MOSCOW, Oct. 11 (Xinhua) — As one of the main objectives of Russian President Vladimir Putin's visit to Turkey on Monday, the normalization of ties with Turkey would continue to be high on agenda.
After their talks in the Turkish city of Istanbul, both Putin and Turkish President Recep Tayyip Erdogan promised to further rapprochement.
"We have agreed to fully normalize our relations," said Putin, while his Turkish counterpart resonated with confidence that "normalization of Ankara-Moscow ties will continue at full pace."

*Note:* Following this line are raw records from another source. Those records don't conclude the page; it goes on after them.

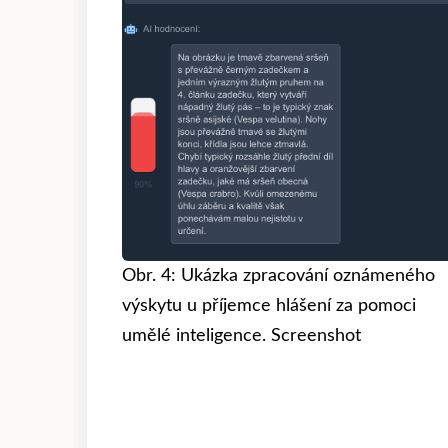
Obr. 4: Ukázka zpracování oznámeného
výskytu u příjemce hlášení za pomoci
umělé inteligence. Screenshot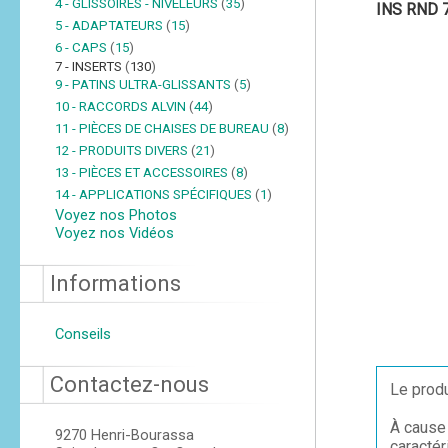
4 - GLISSOIRES - NIVELEURS
(
35
)
INS RND 
5 - ADAPTATEURS
(
15
)
6 - CAPS
(
15
)
7 - INSERTS
(
130
)
9 - PATINS ULTRA-GLISSANTS
(
5
)
10 - RACCORDS ALVIN
(
44
)
11 - PIÈCES DE CHAISES DE BUREAU
(
8
)
12 - PRODUITS DIVERS
(
21
)
13 - PIÈCES ET ACCESSOIRES
(
8
)
14 - APPLICATIONS SPÉCIFIQUES
(
1
)
Voyez nos Photos
Voyez nos Vidéos
Informations
Conseils
Contactez-nous
Le produ
À cause 
9270 Henri-Bourassa
caractér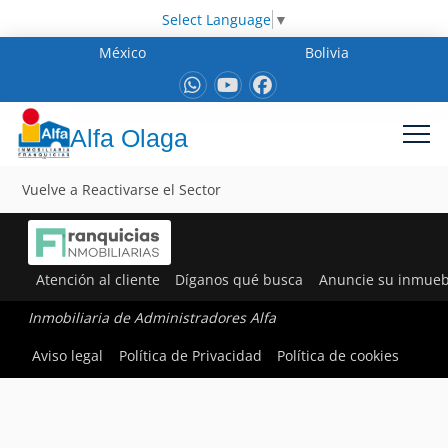
Select Language
▼
México
Bolivia
Alfa Olaga
Vuelve a Reactivarse el Sector
Atención al cliente
Díganos qué busca
Anuncie su inmueb
Inmobiliaria de Administradores Alfa
Aviso legal
Política de Privacidad
Política de cookies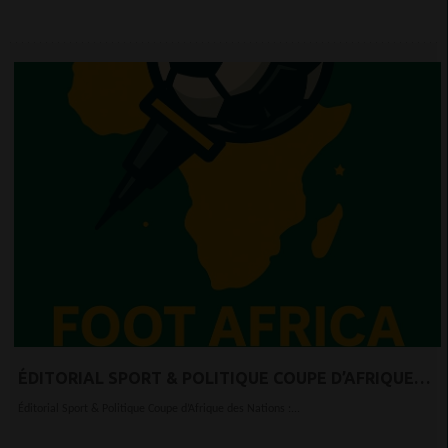
ÉDITORIAL SPORT & POLITIQUE COUPE D’AFRIQUE
DES NATIONS : UN MALAISE QUI DÉPASSE LE TERRAIN
Éditorial Sport & Politique Coupe d’Afrique des Nations :...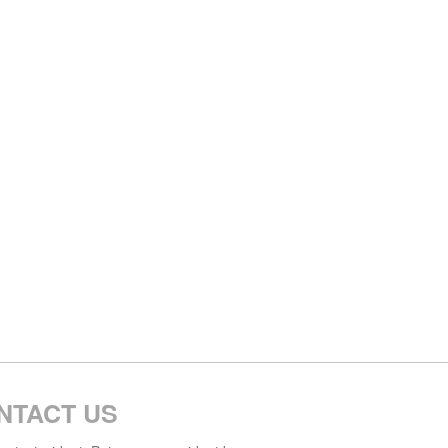
NTACT US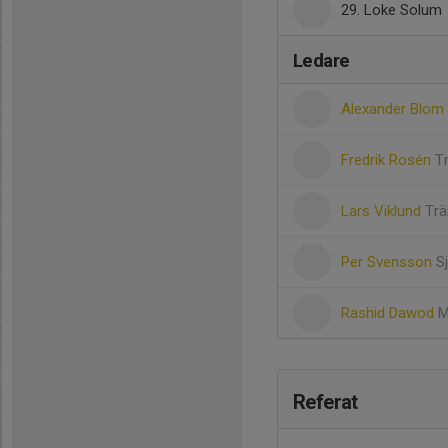
29. Loke Solum
Ledare
Alexander Blom
Fredrik Rosén
T
Lars Viklund
Trä
Per Svensson
S
Rashid Dawod
M
Referat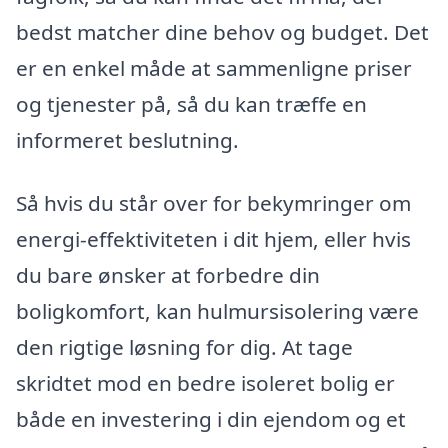
bedst matcher dine behov og budget. Det
er en enkel måde at sammenligne priser
og tjenester på, så du kan træffe en
informeret beslutning.
Så hvis du står over for bekymringer om
energi-effektiviteten i dit hjem, eller hvis
du bare ønsker at forbedre din
boligkomfort, kan hulmursisolering være
den rigtige løsning for dig. At tage
skridtet mod en bedre isoleret bolig er
både en investering i din ejendom og et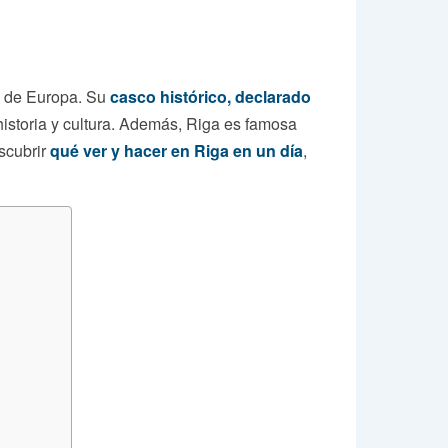
es de Europa. Su
casco histórico, declarado
 historia y cultura. Además, Riga es famosa
scubrir
qué ver y hacer en Riga en un día
,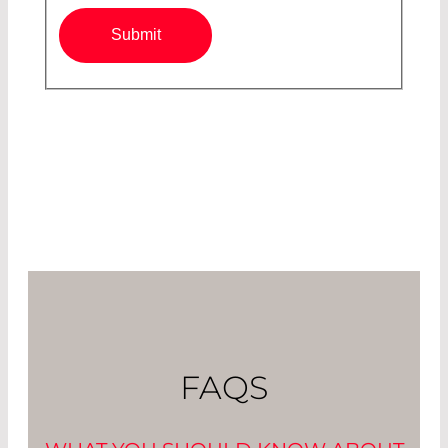
Submit
FAQS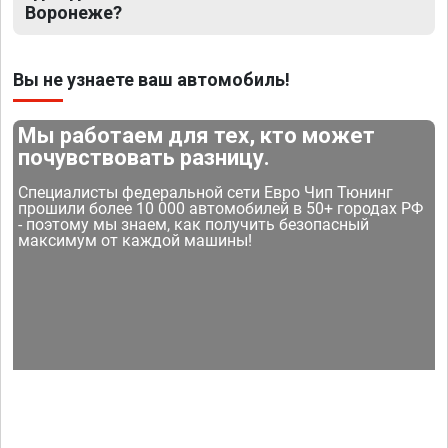
Воронеже?
Вы не узнаете ваш автомобиль!
Мы работаем для тех, кто может
почувствовать разницу.
Специалисты федеральной сети Евро Чип Тюнинг
прошили более 10 000 автомобилей в 50+ городах РФ
- поэтому мы знаем, как получить безопасный
максимум от каждой машины!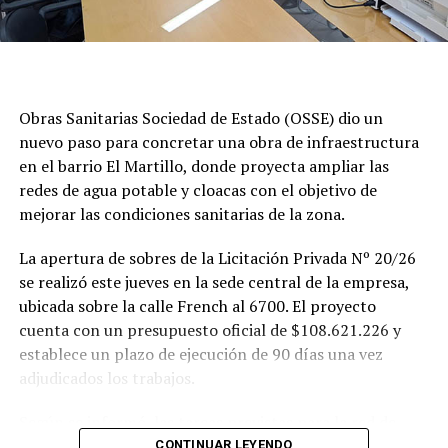
Obras Sanitarias Sociedad de Estado (OSSE) dio un
nuevo paso para concretar una obra de infraestructura
en el barrio El Martillo, donde proyecta ampliar las
redes de agua potable y cloacas con el objetivo de
mejorar las condiciones sanitarias de la zona.
La apertura de sobres de la Licitación Privada Nº 20/26
se realizó este jueves en la sede central de la empresa,
ubicada sobre la calle French al 6700. El proyecto
cuenta con un presupuesto oficial de $108.621.226 y
establece un plazo de ejecución de 90 días una vez
adjudicados los trabajos.
Según se informó, las tareas previstas para la red de
agua potable incluyen la colocación de unos 355 metros
CONTINUAR LEYENDO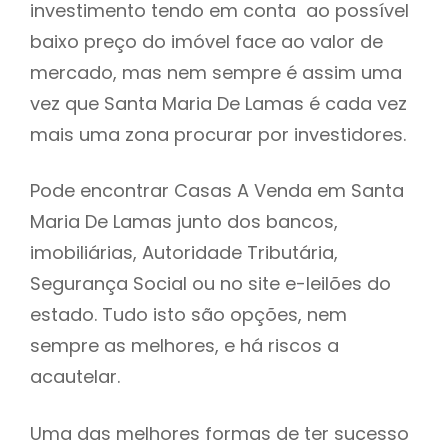
investimento tendo em conta ao possível
h
baixo preço do imóvel face ao valor de
mercado, mas nem sempre é assim uma
vez que Santa Maria De Lamas é cada vez
mais uma zona procurar por investidores.
Pode encontrar Casas A Venda em Santa
Maria De Lamas junto dos bancos,
imobiliárias, Autoridade Tributária,
Segurança Social ou no site e-leilões do
estado. Tudo isto são opções, nem
sempre as melhores, e há riscos a
acautelar.
Uma das melhores formas de ter sucesso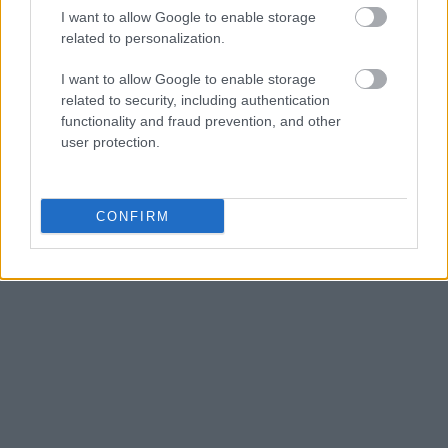
I want to allow Google to enable storage
προσδοκούν για την επόμενη μέρα. Με δουλειά,
related to personalization.
σταθερότητα και προοπτική θα πορευθούμε
μέχρι τις εκλογές», δήλωσε κλείνοντας.
I want to allow Google to enable storage
related to security, including authentication
functionality and fraud prevention, and other
user protection.
CONFIRM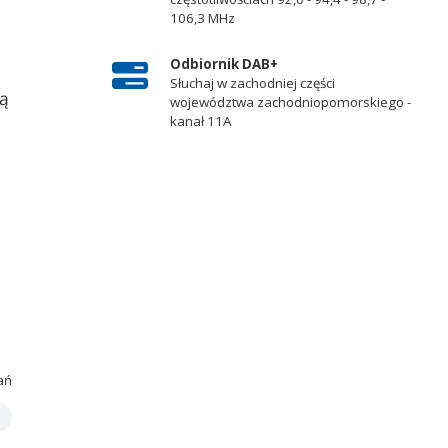
106,3 MHz
Odbiornik DAB+
Słuchaj w zachodniej części
ią
województwa zachodniopomorskiego -
kanał 11A
ań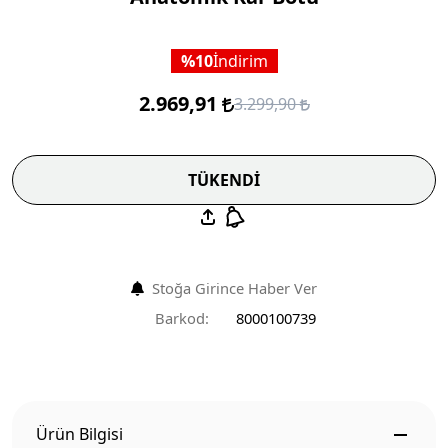
10
İndirim
2.969,91
3.299,90
TÜKENDİ
Stoğa Girince Haber Ver
Barkod:
8000100739
Ürün Bilgisi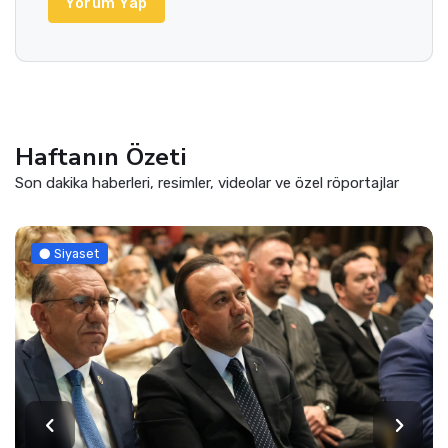
Yorum Yap
Haftanın Özeti
Son dakika haberleri, resimler, videolar ve özel röportajlar
Siyaset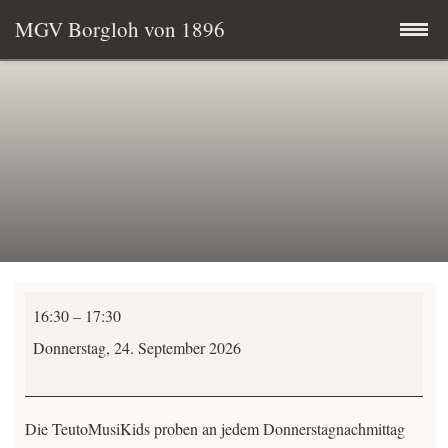
MGV Borgloh von 1896
Zum
Startseite
Inhalt
springen
Termine
MGV aktuell
Wissenswertes
TeutoMusiKids
Mitglied werden
16:30
–
17:30
Chorprobe
Donnerstag, 24. September 2026
Vereinsgeschichte
-
alle-
Vorstand & Chorleitung
Die TeutoMusiKids proben an jedem Donnerstagnachmittag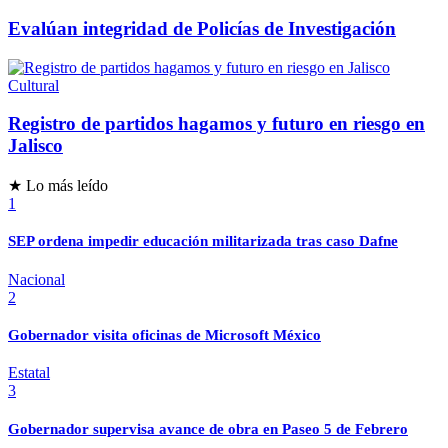
Evalúan integridad de Policías de Investigación
Cultural
Registro de partidos hagamos y futuro en riesgo en
Jalisco
★ Lo más leído
1
SEP ordena impedir educación militarizada tras caso Dafne
Nacional
2
Gobernador visita oficinas de Microsoft México
Estatal
3
Gobernador supervisa avance de obra en Paseo 5 de Febrero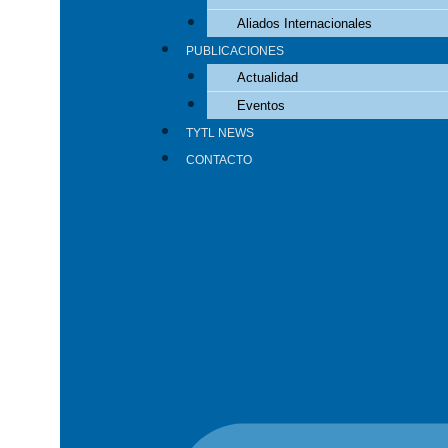
Aliados Internacionales
PUBLICACIONES
Actualidad
Eventos
TYTL NEWS
CONTACTO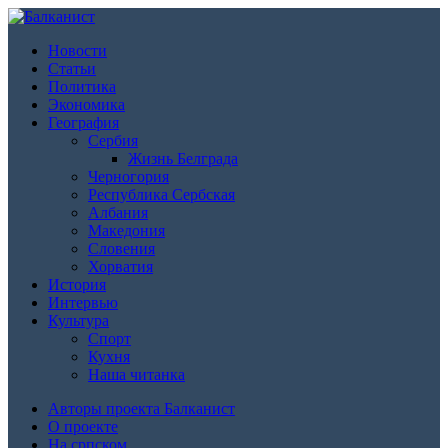
Новости
Статьи
Политика
Экономика
География
Сербия
Жизнь Белграда
Черногория
Республика Сербская
Албания
Македония
Словения
Хорватия
История
Интервью
Культура
Спорт
Кухня
Наша читанка
Авторы проекта Балканист
О проекте
На српском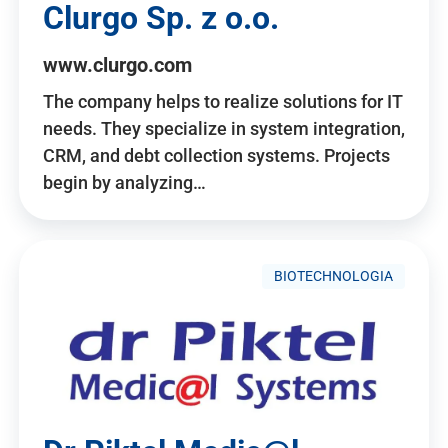
Clurgo Sp. z o.o.
www.clurgo.com
The company helps to realize solutions for IT
needs. They specialize in system integration,
CRM, and debt collection systems. Projects
begin by analyzing…
BIOTECHNOLOGIA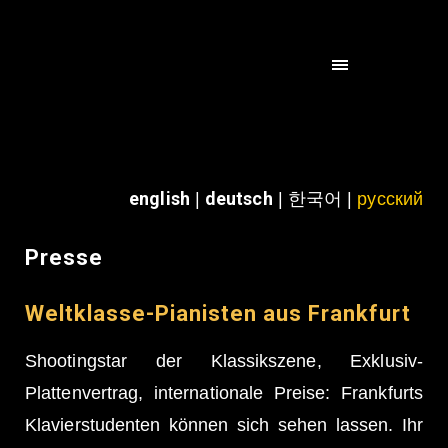
Toggle navigation
english
deutsch
|
| 한국어 |
русский
Presse
Weltklasse-Pianisten aus Frankfurt
Shootingstar der Klassikszene, Exklusiv-
Plattenvertrag, internationale Preise: Frankfurts
Klavierstudenten können sich sehen lassen. Ihr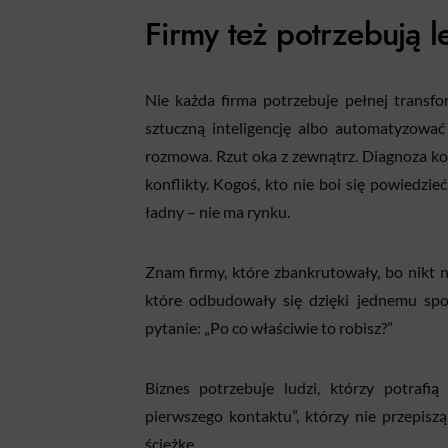
Firmy też potrzebują l
Nie każda firma potrzebuje pełnej transfo
sztuczną inteligencję albo automatyzować
rozmowa. Rzut oka z zewnątrz. Diagnoza ko
konflikty. Kogoś, kto nie boi się powiedzie
ładny – nie ma rynku.
Znam firmy, które zbankrutowały, bo nikt n
które odbudowały się dzięki jednemu spo
pytanie: „Po co właściwie to robisz?”
Biznes potrzebuje ludzi, którzy potrafią
pierwszego kontaktu”, którzy nie przepisz
ścieżkę.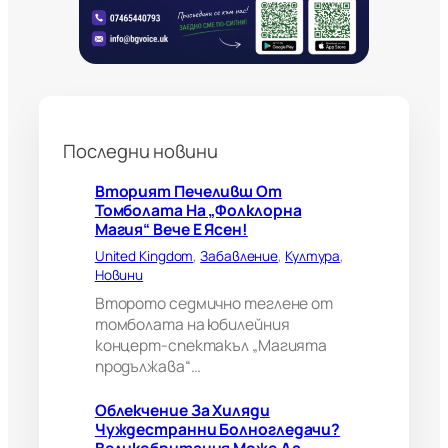
н
н
и
б
о
л
н
Последни новини
о
г
л
Вторият Печеливш От
е
Томболата На „Фолклорна
д
Магия“ Вече Е Ясен!
а
United Kingdom
, 
Забавление
, 
Култура
, 
ч
Новини
и
?
Второто седмично теглене от
В
томболата на юбилейния
е
концерт-спектакъл „Магията
л
продължава“…
и
к
Облекчение За Хиляди
о
Чуждестранни Болногледачи?
б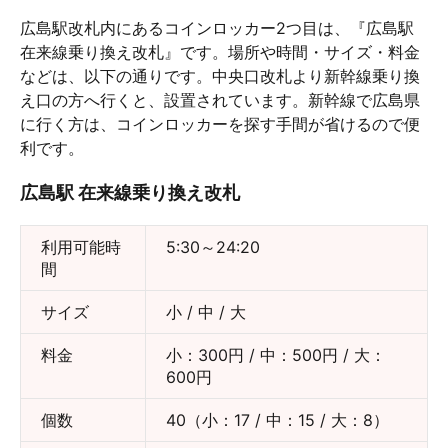
広島駅改札内にあるコインロッカー2つ目は、『広島駅
在来線乗り換え改札』です。場所や時間・サイズ・料金
などは、以下の通りです。中央口改札より新幹線乗り換
え口の方へ行くと、設置されています。新幹線で広島県
に行く方は、コインロッカーを探す手間が省けるので便
利です。
広島駅 在来線乗り換え改札
利用可能時
5:30～24:20
間
サイズ
小 / 中 / 大
料金
小：300円 / 中：500円 / 大：
600円
個数
40（小：17 / 中：15 / 大：8）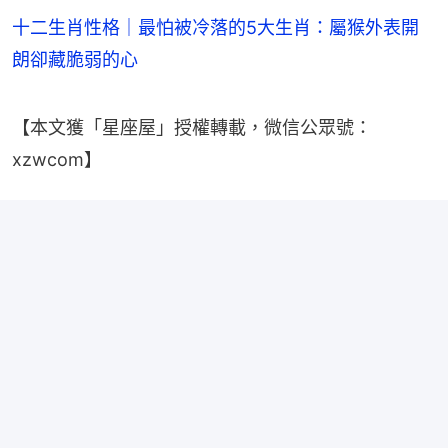
十二生肖性格｜最怕被冷落的5大生肖：屬猴外表開
朗卻藏脆弱的心
【本文獲「星座屋」授權轉載，微信公眾號：
xzwcom】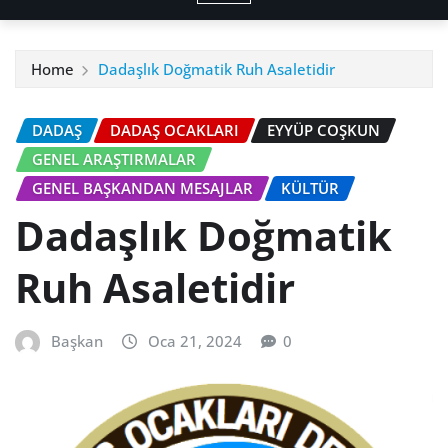
Home
Dadaşlık Doğmatik Ruh Asaletidir
DADAŞ
DADAŞ OCAKLARI
EYYÜP COŞKUN
GENEL ARAŞTIRMALAR
GENEL BAŞKANDAN MESAJLAR
KÜLTÜR
Dadaşlık Doğmatik
Ruh Asaletidir
Başkan
Oca 21, 2024
0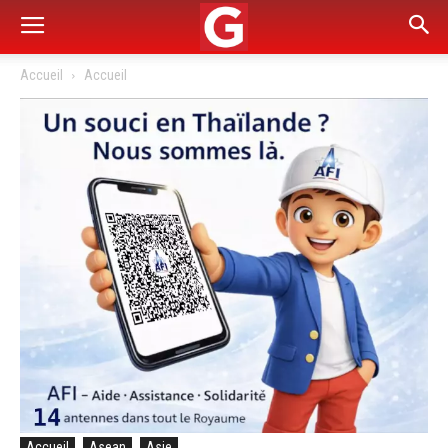
Accueil
Accueil
Accueil
Asean
Asie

Relations between the two countries soured last year after Turkey shot down a Russian Su-24 warplane near the Turkish-Syrian border, which Putin called a "stab in the back," and ordered a range of sanctions against Ankara, which brought significant losses to Turkish economy.
The eight-month-long period of icy relations began to thaw in late June after Erdogan apologized to Moscow for the downing incident. Putin met with the Turkish president in Russia's second largest city of St. Petersburg in August.
Following the visit, the pair have kept frequent phone conversations on bilateral ties and regional hot issues.
In July, Russia lifted a tourism ban on Turkey, followed by easing restrictions on charter flights to the Middle East power.
"Negotiations on the resumption of visa-free regime will not go too fast, as in Turkey the issue of security is acute in connection with terrorist attacks," Amur Gadjiev, a research fellow at the Institute of Oriental Studies of the Russian Academy of Sciences, told Xinhua.
Preparations of inter-governmental agreements on the Turkish stream gas pipeline and on the Akkuyu Nuclear Power Plant, suspended due to the cooling of bilateral ties, are also underway as part of the normalization process.
During Putin's visit on Monday, Moscow and Ankara signed the long-awaited deal on gas pipeline for deliveries of Russian natural gas to Turkey with the construction of two underwater legs in the Black Sea.
However, geopolitical hurdles are still out there for the two countries to get over.
The main problem in their relations is that Turkey is a NATO member and an ally of the West, which made it natural for Moscow and Ankara to differ on many international issues, including those in the Central Asia, the Caucasus and other regions, Gadjiev noted.
But such issues, Gadjiev said, would not prevent the rapprochement between the two countries in the areas of mutual interest.